Part 1 defined What clicker training is
Part 2 looked at the basic procedures of clicker training.
Part 3 looks at reinforcers.
Part 4 asks WHAT we teach.
Part 5 returns to How we teach.
How Do We Teach
Clicker trainers use a variety of teaching strategies to help their equine partners succeed. Think of your own learning experiences. In some situations you want to puzzle your way through to find an answer. And in others you just want to be given the answer. One of the keys to clicker training is understanding that there is always more than one way to train every behavior we want. Clicker trainers design their training to meet their learners needs. How they teach a particular behavior is based on the past history of their learner as well as how they plan on using the behavior.

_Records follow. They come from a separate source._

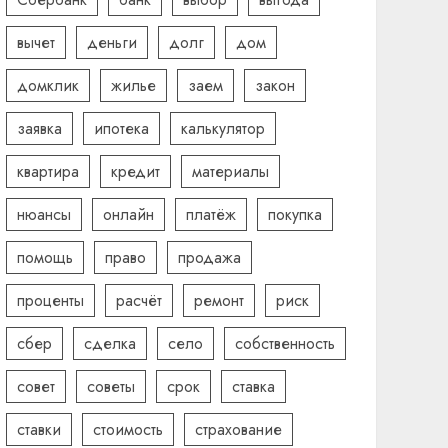
вычет
деньги
долг
дом
домклик
жилье
заем
закон
заявка
ипотека
калькулятор
квартира
кредит
материалы
нюансы
онлайн
платёж
покупка
помощь
право
продажа
проценты
расчёт
ремонт
риск
сбер
сделка
село
собственность
совет
советы
срок
ставка
ставки
стоимость
страхование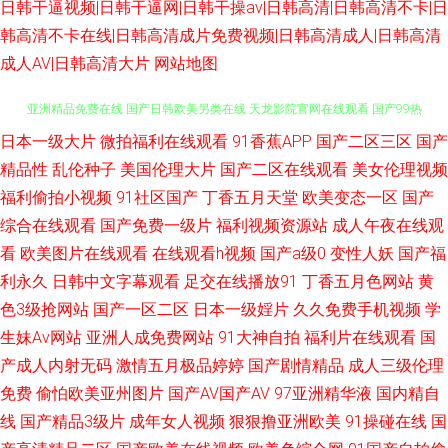
日韩干逼视频|日韩干逼网|日韩干操av|日韩高清|日韩高清不卡|日
韩高清不卡在线|日韩高清成片免费视频|日韩高清成人|日韩高清
成人AV|日韩高清大片
网站地图
日本一级大片
微拍福利在线观看
91香蕉APP
国产二区三区
国产
99碰碰 免费高清电影网站 电影手机在线观看 青娱乐92 最近国语视 老熟女大
精品性
乱伦种子
美国伦理大片
国产二区在线观看
美女伦理视频
亚洲精品免费在线 国产日韩欧美另类在线 天龙影院官网在线观看 国产99热
福利偷拍小视频
91社区国产
丁香五月天堂
欧美变态一区
国产
综合在线观看
国产免费一级片
福利视频资源站
成人午夜在线观
日韩国产乱 白丝黑丝美女九一搞黄视频 中文字幕乱码免费不 天堂8在线天堂
看
欧美图片在线观看
在线观看h视频
国产a级0
变性人妖
国产福
利永久
日韩中文字幕观看
足交在线播放91
丁香五月色网站
黄
资源在线蜜桃电影 国产操女人 日韩在线播放香蕉五码 成全高清在线观看免
色3级抢网站
国产一区二区
日本一级婬片
久久免费手机视频
学
生妹Av网站
亚洲人成免费网站
91大神自拍
福利片在线观看
国
费 秋霞成人 91精品国产99 美女搞黄 一起草视频在 日韩在线观看一区二区
产成人内射无码
激情五月极品婷婷
国产剧情精品
成人三级伦理
免费
偷怕欧美亚州图片
国产AV国产AV
97亚洲精华液
国内精自
日韩字幕在线观看 黑人粗硬进入经过视频 伊人免费大香蕉 黄污视频 为你带
线
国产精品3级片
成年女人视频
狠狠撸亚洲欧美
91操碰在线
国
来全新影视体验 个人网站大全 日本乳巨女污、在线 www51传媒在线观看 茄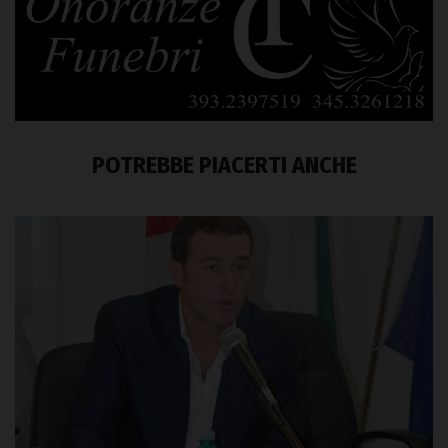
POTREBBE PIACERTI ANCHE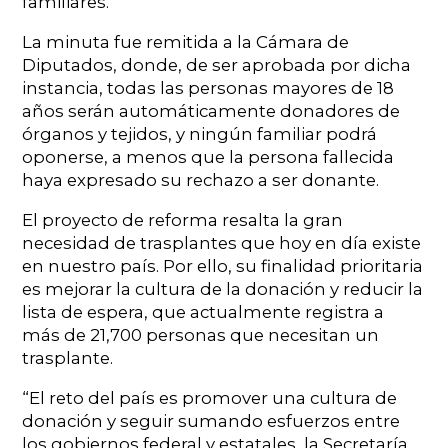
familiares.
La minuta fue remitida a la Cámara de
Diputados, donde, de ser aprobada por dicha
instancia, todas las personas mayores de 18
años serán automáticamente donadores de
órganos y tejidos, y ningún familiar podrá
oponerse, a menos que la persona fallecida
haya expresado su rechazo a ser donante.
El proyecto de reforma resalta la gran
necesidad de trasplantes que hoy en día existe
en nuestro país. Por ello, su finalidad prioritaria
es mejorar la cultura de la donación y reducir la
lista de espera, que actualmente registra a
más de 21,700 personas que necesitan un
trasplante.
“El reto del país es promover una cultura de
donación y seguir sumando esfuerzos entre
los gobiernos federal y estatales, la Secretaría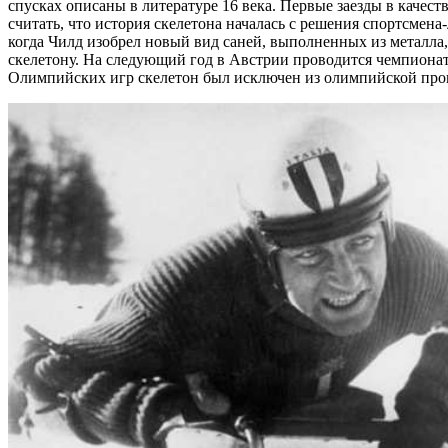
спусках описаны в литературе 16 века. Первые заезды в качес
считать, что история скелетона началась с решения спортсмена
когда Чилд изобрел новый вид саней, выполненных из металла,
скелетону. На следующий год в Австрии проводится чемпионат.
Олимпийских игр скелетон был исключен из олимпийской прогр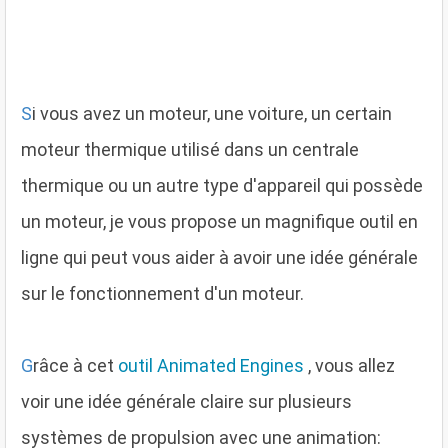
S
i vous avez un moteur, une voiture, un certain
moteur thermique utilisé dans un centrale
thermique ou un autre type d'appareil qui possède
un moteur, je vous propose un magnifique outil en
ligne qui peut vous aider à avoir une idée générale
sur le fonctionnement d'un moteur.
G
râce à cet
outil Animated Engines
, vous allez
voir une idée générale claire sur plusieurs
systèmes de propulsion avec une animation: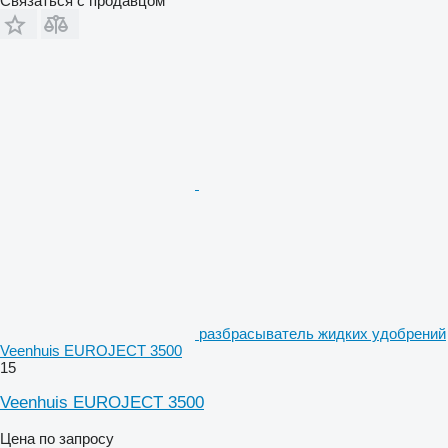
Связаться с продавцом
разбрасыватель жидких удобрений
Veenhuis EUROJECT 3500
15
Veenhuis EUROJECT 3500
Цена по запросу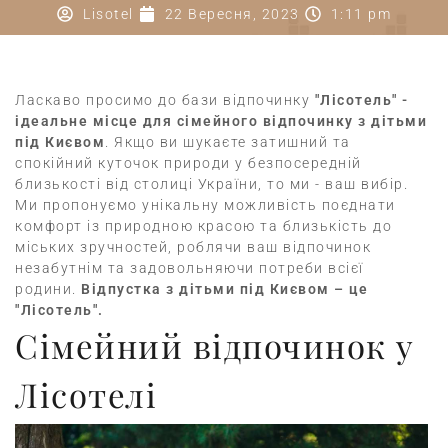
Lisotel
22 Вересня, 2023
1:11 pm
Ласкаво просимо до бази відпочинку
"Лісотель" -
ідеальне місце для сімейного відпочинку з дітьми
під Києвом
. Якщо ви шукаєте затишний та
спокійний куточок природи у безпосередній
близькості від столиці України, то ми - ваш вибір.
Ми пропонуємо унікальну можливість поєднати
комфорт із природною красою та близькість до
міських зручностей, роблячи ваш відпочинок
незабутнім та задовольняючи потреби всієї
родини.
Відпустка з дітьми під Києвом – це
"Лісотель".
Сімейний відпочинок у
Лісотелі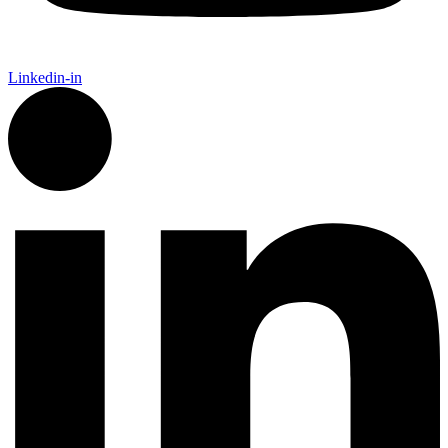
Linkedin-in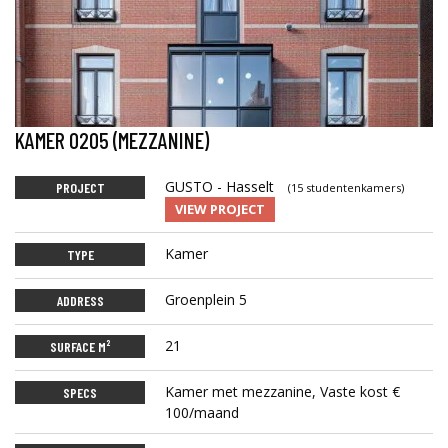
KAMER 0205 (MEZZANINE)
GUSTO - Hasselt
PROJECT
(15 studentenkamers)
VIEW PROJECT
Kamer
TYPE
Groenplein 5
ADDRESS
21
SURFACE M²
Kamer met mezzanine, Vaste kost €
SPECS
100/maand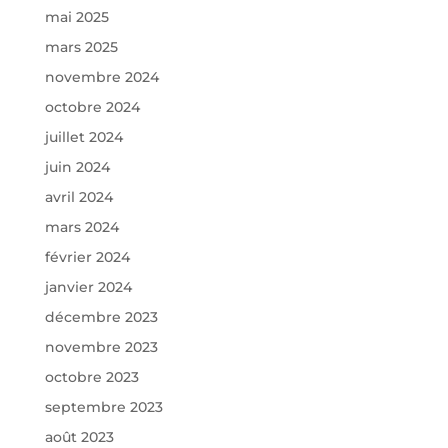
mai 2025
mars 2025
novembre 2024
octobre 2024
juillet 2024
juin 2024
avril 2024
mars 2024
février 2024
janvier 2024
décembre 2023
novembre 2023
octobre 2023
septembre 2023
août 2023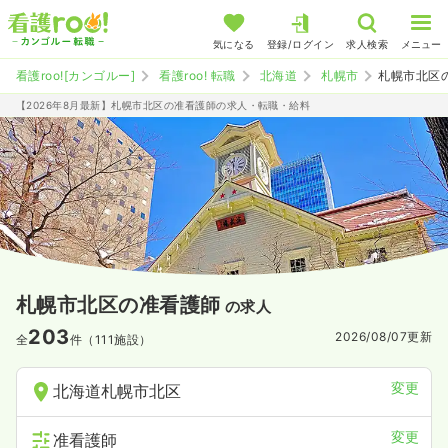
気になる
登録/ログイン
求人検索
メニュー
看護roo![カンゴルー]
看護roo! 転職
北海道
札幌市
札幌市北区
【2026年8月最新】札幌市北区の准看護師の求人・転職・給料
札幌市北区の准看護師
の求人
203
2026/08/07
更新
全
件（111施設）
変更
北海道札幌市北区
変更
准看護師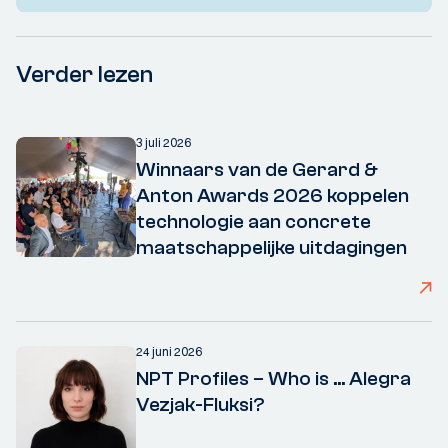
Verder lezen
3 juli 2026
Winnaars van de Gerard &
Anton Awards 2026 koppelen
technologie aan concrete
maatschappelijke uitdagingen
24 juni 2026
NPT Profiles – Who is ... Alegra
Vezjak-Fluksi?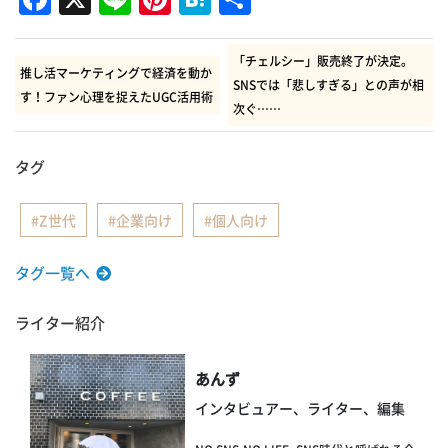
有
「チェルシー」販売終了が決定。
推し活マーケティングで経済を動か
SNSでは「悲しすぎる」との声が相
す！ファン心理を捉えたUGC活用術
次ぐ……
タグ
Z世代
企業向け
個人向け
タグ一覧へ
ライター紹介
あんず
インタビュアー、ライター、編集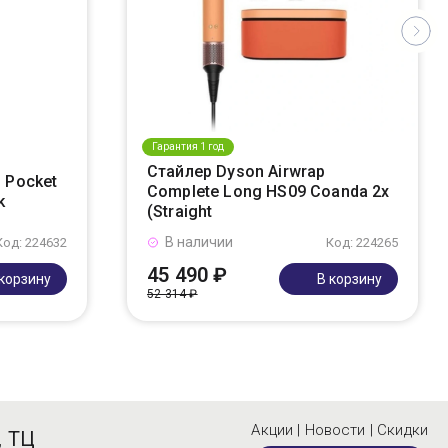
Гарантия 1 год
Стайлер Dyson Airwrap
 Pocket
Complete Long HS09 Coanda 2x
k
(Straight
В наличии
Код: 224632
Код: 224265
45 490 ₽
 корзину
В корзину
52 314 ₽
Акции | Новости | Скидки
, ТЦ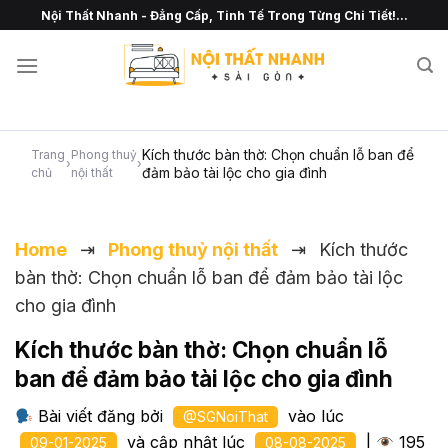
Chuyển
Nội Thất Nhanh - Đẳng Cấp, Tinh Tế Trong Từng Chi Tiết!...
đến
nội
dung
Kích thước bàn thờ: Chọn chuẩn lỗ ban để
Trang
Phong thuỷ
›
›
đảm bảo tài lộc cho gia đình
chủ
nội thất
Home
⇥
Phong thuỷ nội thất
⇥
Kích thước
bàn thờ: Chọn chuẩn lỗ ban để đảm bảo tài lộc
cho gia đình
Kích thước bàn thờ: Chọn chuẩn lỗ
ban để đảm bảo tài lộc cho gia đình
Bài viết đăng bởi
vào lúc
@SGNoiThat
và cập nhật lúc
|
195
09-01-2025
08-08-2025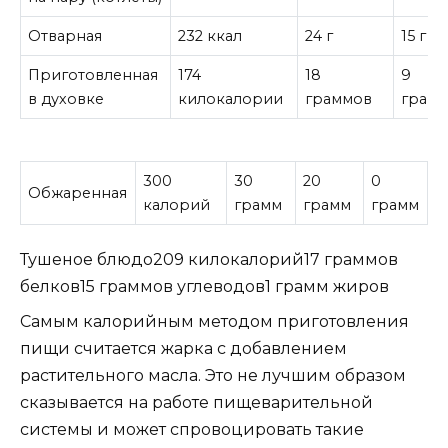
Отварная
232 ккал
24 г
15 г
Приготовленная
174
18
9
в духовке
килокалории
граммов
грам
300
30
20
0
Обжаренная
калорий
грамм
грамм
грамм
Тушеное блюдо209 килокалорий17 граммов
белков15 граммов углеводов1 грамм жиров
Самым калорийным методом приготовления
пищи считается жарка с добавлением
растительного масла. Это не лучшим образом
сказывается на работе пищеварительной
системы и может спровоцировать такие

Teaching strategies include: targeting, free shaping, modeling, capturing, and mimicry. It also includes the use of pressure and release of pressure. This last one may surprise you, especially after what I said in the previous about escalating pressure.
Often people are first attracted to clicker training when they see the “magic” of shaping, or the ease of targeting. There is no pressure. They’ve seen how much force is commonly used in horse training, and they want no part of it, so they are surprised to see pressure included under the clicker umbrella. But if we put halters and leads on our horses, if we are going to ride our horses, we need to teach them how to respond to pressure.
Pressure and release of pressure is a wonderful teaching tool. Here’s the key to understanding how this works. Pressure and release of pressure is used in conjunction with the click and the treat. It provides hints, clues, guidance that helps the horse get to his reinforcement faster. It is information. If a horse does not respond promptly to our requests, we don’t intensify the pressure. Pressure should not escalate or become painful or fear inducing. It is never used as a threat as in: do it or worse things will happen. Instead, if a horse is not understanding what we want, we break the lesson down into smaller steps. The work evolves through small stair steps. By the time you are ready to move on, the next step is already popping out ready to be reinforced.
That’s one of the keys to understanding good clicker training. We break training down into small, achievable steps to keep the puzzle solving fun for the learner. Clicker trainers take care designing their lessons and setting up the environment so learning progresses in these small, achievable steps.
There’s a wonderful expression: “Good training should be boring to watch.” This means that there shouldn’t be any wild “fireworks” going on in the learning process. Each new step is just a small, manageable stair step away from the preceding step. Good clicker trainers are splitters, not lumpers.